*Work item:* Carry on the piece about Howard's solo debut 'Jaime' from its last sentence, not from the material that follows.

*** Study text

As the frontwoman and guitarist for Alabama Shakes, Howard has become one of music’s most celebrated figures—the band has won four Grammys (out of its nine nominations), and she has performed everywhere from the Obama White House to the main stage at Lollapalooza, where she sang with Paul McCartney at his invitation. But for her solo debut, 'Jaime', Howard boldly decided to explore new directions, with diverse instrumentation and arrangements and intimate, revelatory lyrics.

Howard had amassed a bunch of ideas and song scraps, things that felt like they were outside the realm of the band. Her plans weren’t clear for these incomplete tracks, which were mostly recorded alone on her laptop and given temporary, random titles—making it challenging to even locate them later.

In search of inspiration, Howard left her home in Nashville and went to Topanga Canyon for a change of scenery. “I was staying in this beautiful place and I was miserable because the songs just weren’t coming,” she says. 

When she eventually went into engineer Shawn Everett’s studio in Los Angeles to record, she only had a handful of finished songs. But once she started working with the band she had assembled—a core group of Alabama Shakes bassist Zac Cockrell (“We’ve known each other since we were kids,” she says, “so working with another bass player seemed ludicrous”), innovative jazz-based keyboard player Robert Glasper, and drummer Nate Smith—Howard started to feel the music taking shape, sometimes out of their playing and sometimes simply out of conversations.

******
*** Source data

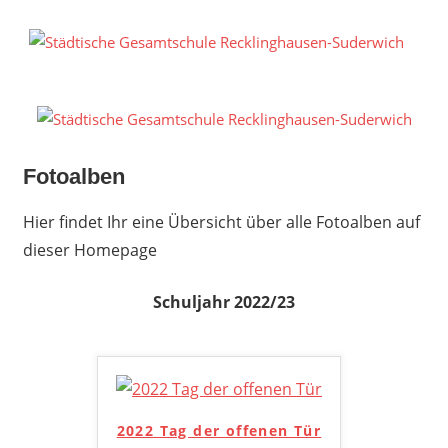
Zum
Inhalt
S
springen
G
R
S
Fotoalben
Hier findet Ihr eine Übersicht über alle Fotoalben auf
dieser Homepage
Schuljahr 2022/23
2022 Tag der offenen Tür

******

*Answer box:*
The work Howard has done with her side bands, Thunderbitch and Bermuda Triangle, also impacted her ambitions for the songs on 'Jaime'. “The Shakes do a cycle of recording and touring, and then I get restless in the time off,” she says. “Actually, to me, there is no time off—I’m a creative person and I need to create or I just feel weird, not fully human.

Howard titled the album after her sister, who taught her to play the piano and write poetry, and who died of cancer when they were still teenagers. “The title is in memoriam, and she definitely did shape me as a human being,” says Howard. “But it’s also about me—the people who know me well know how important she is to me.” 

As the first project to come out under Brittany Howard’s own name, 'Jaime' represents an enormous step both musically and personally. “It’s my first time making decisions on my own, being the captain of the ship,” she says. “It brings up existential questions—why am I here, why do I do this? People think that touring in a band is super-fun, and it can be, but nothing about it is normal. You miss out on a lot of stuff, so I need to make sure I’m doing it for the right reasons.”